▸ Required action 1:
Translate this sentence from the size_t article into Spanish: "One thing to note is that size_t is never negative."
▸ Required action 2:
In the size_t article, what is the biggest number an "unsigned int" can represent on a system where it is 32 bits?
▸ Required action 3:
Reproduce the passage of the size_t article from "Let’s talk about" up to and including "than 4294967295 bytes.".

▸ Selected extract:
----

Why Do We Need size_t?

In statically typed programming languages, datatypes play a very important role. Some of common datatypes are int, float, char, double, etc. Different datatypes have different functionalities and we use them depending on our requirements. In modern C++ code, the type “size_t” is used a lot of instead of int or unsigned int. It appears in many different scenarios like parameters to string functions, standard template library (STL), etc. Ever wondered why we need to use it in the first place? Does it have any real advantage?

First of all, what is size_t?

In C++, size_t is an unsigned integer type that is the result of the “sizeof” operator. The good thing about size_t is that we can be certain that it is big enough to contain the size of the biggest object our system can handle. For example, it can be a static array of 4 GB. Technically, it can be smaller than, equal to, or larger than an “unsigned int”. This allows our compiler to take the necessary steps for optimization purposes.

Wait a minute, how can it be different from the unsigned int type? The size_t type is the type returned by the “sizeof” operator. This, in our case, happens to be unsigned int. It is an unsigned integer that can express the size of any memory range supported on the our machine. It may as well be unsigned long or unsigned long long. When writing C++ code, it’s good to use size_t whenever we are dealing with memory ranges.

A bit more about size_t

One thing to note is that size_t is never negative. Also, it maximizes performance because of it’s very definition. Now what does that mean? It means that we are type-defining it to be the unsigned integer type that’s big enough to represent the size of the largest possible object on the target platform. Hence, the we are allowing the compiler to make optimizations based on the situation. Since size_t is unsigned, we can store numbers that are roughly twice as big as in the corresponding signed type. Just like it’s the case with int vs unsigned int. The sign bit can be used to represent magnitude, and hence the value of biggest number doubles.

Is it better than using other datatypes?

Let’s talk about “int” for a minute. The int datatype is defined as the size of the integer value that our machine can use so as to efficiently perform integer arithmetic. We should use the int type only when we care about efficiency. The reason for this is that the real precision depends on the compiler options as well as the whole architecture of the machine.

At this point, you might be wondering as to why we can’t just use “unsigned int” and call it a day, right? The problem is that it may not be able to hold big enough numbers. Let’s consider a system where the size of “unsigned int” is 32 bits. Hence, the biggest number that can be represented is 4294967295 (2³² – 1). Some processors can actually copy objects larger than 4294967295 bytes.

----

▸ Data below:
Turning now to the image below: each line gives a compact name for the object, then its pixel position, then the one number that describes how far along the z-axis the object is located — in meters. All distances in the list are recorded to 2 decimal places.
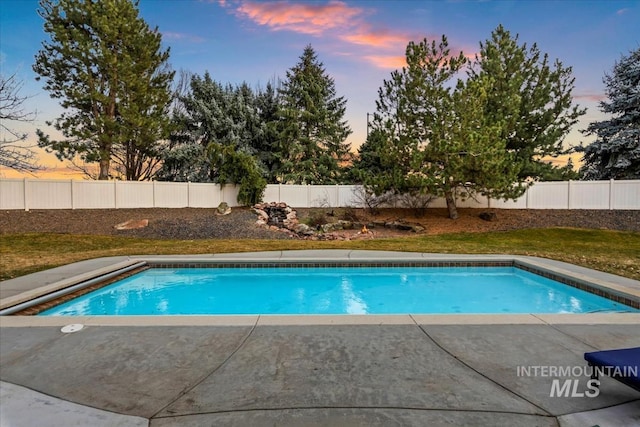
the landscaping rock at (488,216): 17.63
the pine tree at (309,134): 24.97
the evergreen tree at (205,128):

----

▸ Answer section 1:
Algo que hay que tener en cuenta es que size_t nunca es negativo.

▸ Answer section 2:
4294967295 (2³² – 1)

▸ Answer section 3:
Let’s talk about “int” for a minute. The int datatype is defined as the size of the integer value that our machine can use so as to efficiently perform integer arithmetic. We should use the int type only when we care about efficiency. The reason for this is that the real precision depends on the compiler options as well as the whole architecture of the machine.

At this point, you might be wondering as to why we can’t just use “unsigned int” and call it a day, right? The problem is that it may not be able to hold big enough numbers. Let’s consider a system where the size of “unsigned int” is 32 bits. Hence, the biggest number that can be represented is 4294967295 (2³² – 1). Some processors can actually copy objects larger than 4294967295 bytes.